И опять, как когда-то на собраниях «Цеха», — «Звенящий голос, горький хмель души расковывает недра», и четко вырезается на белой стене строгий, дантовский женский профиль с неизменной челкой на лбу.

При чтении Ахматовой передо мной проносятся обрывки воспоминаний. Вот она в первый раз, в отсутствие Гумилева, уехавшего в Абиссинию, читает в редакции «Аполлона» свои стихи, и от волнения слегка дрожит кончик ее лакированной туфельки, а Вячеслав

Иванов ее за что-то отечески журит. Вот я везу ее «Вечер» вместе со своей «Дикой порфирой» на склад к Вольфу, и на собрании «Цеха поэтов» мы сидим с ней в нелепых лавровых венках, сплетенных Городецким...

А Смоленская сегодня именинница, Принесли во гробе серебряном Александра, лебедя чистого... [12]

И мне мерещится зеленое Смоленское кладбище, и я вижу, как поднимают упавшую после похорон в рыданиях на могилу Блока Ахматову.

— Скажите, Анна Андреевна, ведь это выдумка о вашем будто бы романе с Блоком?

— Кто-то сочинил эту легенду. Я ведь почти не виделась с Блоком и только недавно узнала, что он любил мои стихи...

— Простите, Анна Андреевна, нескромный вопрос. Но я уже слышал о начале вашего романа с Николаем Степановичем, и даже то, как он раз, будучи студентом Сорбонны, пытался отравиться из-за любви к вам, значит, мне можно знать и конец. Кто первый из вас решил разойтись — вы или Николай?

— Нет, это сделала я. Когда он вернулся из Парижа во время войны, я почувствовала, что мы чужие, и объявила ему, что нам надо разойтись. Он сказал только — ты свободна, делай, что хочешь, но при этом страшно побледнел, так, что даже побелели губы. И мы разошлись...

Пламя в камине замирает, чашечки с какао стынут, стихи прочитаны, в окнах синеют сумерки — пора!

Я прощаюсь с провожающей меня Ахматовой и целую у наружной двери ее узкую руку.

Как она сильно выросла! Вместо прежнего женского тщеславия у ней появились какая-то мудрость и спокойствие. Да, как ни стараются ее опошлить поклонницы и подражательницы и женолюбивые критики, она все же остается Анной Ахматовой.

Мимо Инженерного замка вышел я на площадь Лассаля, бывшую Михайловскую, но, прежде чем сесть на трамвай, мне вдруг захотелось посмотреть «Бродячую собаку». В конце второго двора нашел я знакомый заколоченный вход в подвал. Как теперь было бы жутко спуститься туда, в сырость и темноту, и постоять там одному!...

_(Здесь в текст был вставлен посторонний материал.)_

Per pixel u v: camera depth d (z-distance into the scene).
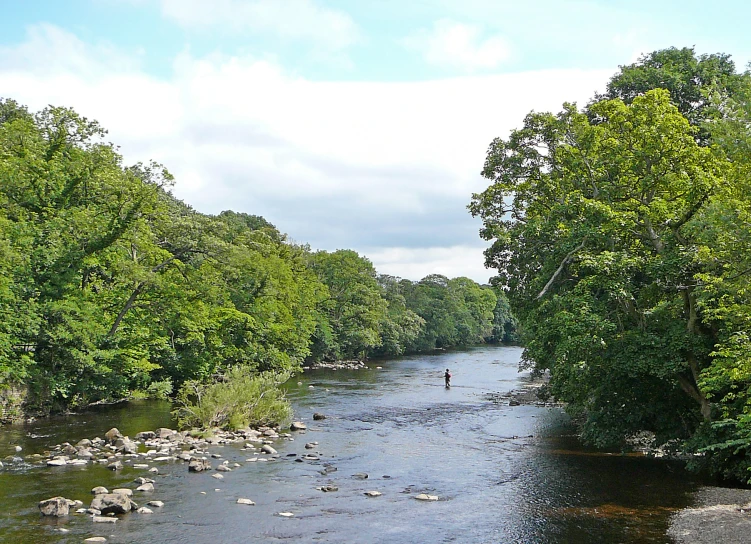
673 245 21.89
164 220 41.44
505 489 18.19
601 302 22.00
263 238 77.56
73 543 12.74
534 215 32.69
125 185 36.38
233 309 46.66
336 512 15.65
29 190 34.16
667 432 22.45
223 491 17.50
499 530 14.13
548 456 23.50
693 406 22.33
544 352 25.70
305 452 23.72
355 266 86.06
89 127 38.16
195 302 41.53
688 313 21.92
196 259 42.38
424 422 32.47
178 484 18.09
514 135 33.62
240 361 47.62
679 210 22.17
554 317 22.80
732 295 16.84
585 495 17.31
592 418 23.70
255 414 29.09
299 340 61.38
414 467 21.39
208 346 43.03
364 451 24.25
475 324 128.75
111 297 36.75
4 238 29.36
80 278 35.22
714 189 20.34
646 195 24.09
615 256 21.56
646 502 16.39
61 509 14.71
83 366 31.39
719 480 19.14
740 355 16.72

У трамвая в очереди я вдруг почувствовал некоторую неловкость. Так бывает, когда кто-нибудь особенно пристально смотрит сзади. Я обернулся: в конце очереди какой-то человек в оленьей дохе точно лорнировал меня своим немигающим стеклянным взглядом, я был как бы в фокусе расхождения его косящих глаз. Как он похож на Гумилева! То же неправильное, холодное, деланно-высокомерное лицо и серые, слегка косые глаза! Публика задвигалась, подошел вагон. Я хотел поближе при свете рассмотреть похожего на Гумилева человека, но его в вагоне не оказалось.